#### [Extracted records]

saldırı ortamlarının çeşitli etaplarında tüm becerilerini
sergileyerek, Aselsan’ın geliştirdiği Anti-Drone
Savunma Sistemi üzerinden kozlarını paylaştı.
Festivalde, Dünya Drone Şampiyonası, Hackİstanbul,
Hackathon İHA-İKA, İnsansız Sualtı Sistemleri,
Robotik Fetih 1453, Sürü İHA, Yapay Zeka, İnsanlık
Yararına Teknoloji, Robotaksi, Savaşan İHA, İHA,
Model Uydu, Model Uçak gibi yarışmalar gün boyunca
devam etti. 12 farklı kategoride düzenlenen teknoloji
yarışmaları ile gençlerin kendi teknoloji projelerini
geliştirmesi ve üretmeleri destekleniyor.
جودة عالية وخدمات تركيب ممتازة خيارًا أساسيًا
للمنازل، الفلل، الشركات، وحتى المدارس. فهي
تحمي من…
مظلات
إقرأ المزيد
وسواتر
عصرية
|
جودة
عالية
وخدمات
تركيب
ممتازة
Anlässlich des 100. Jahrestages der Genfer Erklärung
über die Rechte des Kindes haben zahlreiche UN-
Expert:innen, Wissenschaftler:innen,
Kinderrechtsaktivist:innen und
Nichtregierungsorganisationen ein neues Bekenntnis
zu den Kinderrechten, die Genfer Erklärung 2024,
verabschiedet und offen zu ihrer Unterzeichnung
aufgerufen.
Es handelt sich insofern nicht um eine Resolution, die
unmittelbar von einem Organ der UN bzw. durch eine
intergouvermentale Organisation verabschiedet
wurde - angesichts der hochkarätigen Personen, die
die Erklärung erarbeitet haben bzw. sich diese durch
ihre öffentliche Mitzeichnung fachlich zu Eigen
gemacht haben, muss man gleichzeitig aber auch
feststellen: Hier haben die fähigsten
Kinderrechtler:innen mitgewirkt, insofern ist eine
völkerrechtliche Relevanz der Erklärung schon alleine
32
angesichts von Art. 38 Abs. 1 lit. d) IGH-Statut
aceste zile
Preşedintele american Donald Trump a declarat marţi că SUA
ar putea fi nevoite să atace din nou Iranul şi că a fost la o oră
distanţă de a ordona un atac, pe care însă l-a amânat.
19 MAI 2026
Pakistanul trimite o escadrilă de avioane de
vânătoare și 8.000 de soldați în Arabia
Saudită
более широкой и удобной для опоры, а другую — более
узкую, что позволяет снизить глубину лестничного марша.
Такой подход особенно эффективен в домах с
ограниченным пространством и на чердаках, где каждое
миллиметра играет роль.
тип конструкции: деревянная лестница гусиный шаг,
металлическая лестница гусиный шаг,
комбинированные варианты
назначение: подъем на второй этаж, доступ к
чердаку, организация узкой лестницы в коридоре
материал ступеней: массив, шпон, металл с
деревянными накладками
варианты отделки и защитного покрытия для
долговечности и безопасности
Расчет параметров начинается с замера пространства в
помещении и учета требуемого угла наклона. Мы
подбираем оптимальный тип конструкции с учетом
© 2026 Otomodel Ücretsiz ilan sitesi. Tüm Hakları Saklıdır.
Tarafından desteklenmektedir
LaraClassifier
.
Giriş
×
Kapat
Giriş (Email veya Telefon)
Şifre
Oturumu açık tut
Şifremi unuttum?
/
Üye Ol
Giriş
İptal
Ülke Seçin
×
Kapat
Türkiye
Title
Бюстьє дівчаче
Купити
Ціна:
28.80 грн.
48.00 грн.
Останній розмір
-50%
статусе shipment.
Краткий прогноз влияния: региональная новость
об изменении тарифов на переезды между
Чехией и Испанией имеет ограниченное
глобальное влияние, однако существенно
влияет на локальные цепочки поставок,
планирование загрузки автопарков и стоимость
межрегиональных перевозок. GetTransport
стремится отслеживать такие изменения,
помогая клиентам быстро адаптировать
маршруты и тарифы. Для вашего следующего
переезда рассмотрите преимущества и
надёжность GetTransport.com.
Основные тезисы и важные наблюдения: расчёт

#### [What you have to do]
Reprint the data above from the opening line to the line holding "19 MAI 2026", inclusive, and nothing else.

#### [Your response]
saldırı ortamlarının çeşitli etaplarında tüm becerilerini
sergileyerek, Aselsan’ın geliştirdiği Anti-Drone
Savunma Sistemi üzerinden kozlarını paylaştı.
Festivalde, Dünya Drone Şampiyonası, Hackİstanbul,
Hackathon İHA-İKA, İnsansız Sualtı Sistemleri,
Robotik Fetih 1453, Sürü İHA, Yapay Zeka, İnsanlık
Yararına Teknoloji, Robotaksi, Savaşan İHA, İHA,
Model Uydu, Model Uçak gibi yarışmalar gün boyunca
devam etti. 12 farklı kategoride düzenlenen teknoloji
yarışmaları ile gençlerin kendi teknoloji projelerini
geliştirmesi ve üretmeleri destekleniyor.
جودة عالية وخدمات تركيب ممتازة خيارًا أساسيًا
للمنازل، الفلل، الشركات، وحتى المدارس. فهي
تحمي من…
مظلات
إقرأ المزيد
وسواتر
عصرية
|
جودة
عالية
وخدمات
تركيب
ممتازة
Anlässlich des 100. Jahrestages der Genfer Erklärung
über die Rechte des Kindes haben zahlreiche UN-
Expert:innen, Wissenschaftler:innen,
Kinderrechtsaktivist:innen und
Nichtregierungsorganisationen ein neues Bekenntnis
zu den Kinderrechten, die Genfer Erklärung 2024,
verabschiedet und offen zu ihrer Unterzeichnung
aufgerufen.
Es handelt sich insofern nicht um eine Resolution, die
unmittelbar von einem Organ der UN bzw. durch eine
intergouvermentale Organisation verabschiedet
wurde - angesichts der hochkarätigen Personen, die
die Erklärung erarbeitet haben bzw. sich diese durch
ihre öffentliche Mitzeichnung fachlich zu Eigen
gemacht haben, muss man gleichzeitig aber auch
feststellen: Hier haben die fähigsten
Kinderrechtler:innen mitgewirkt, insofern ist eine
völkerrechtliche Relevanz der Erklärung schon alleine
32
angesichts von Art. 38 Abs. 1 lit. d) IGH-Statut
aceste zile
Preşedintele american Donald Trump a declarat marţi că SUA
ar putea fi nevoite să atace din nou Iranul şi că a fost la o oră
distanţă de a ordona un atac, pe care însă l-a amânat.
19 MAI 2026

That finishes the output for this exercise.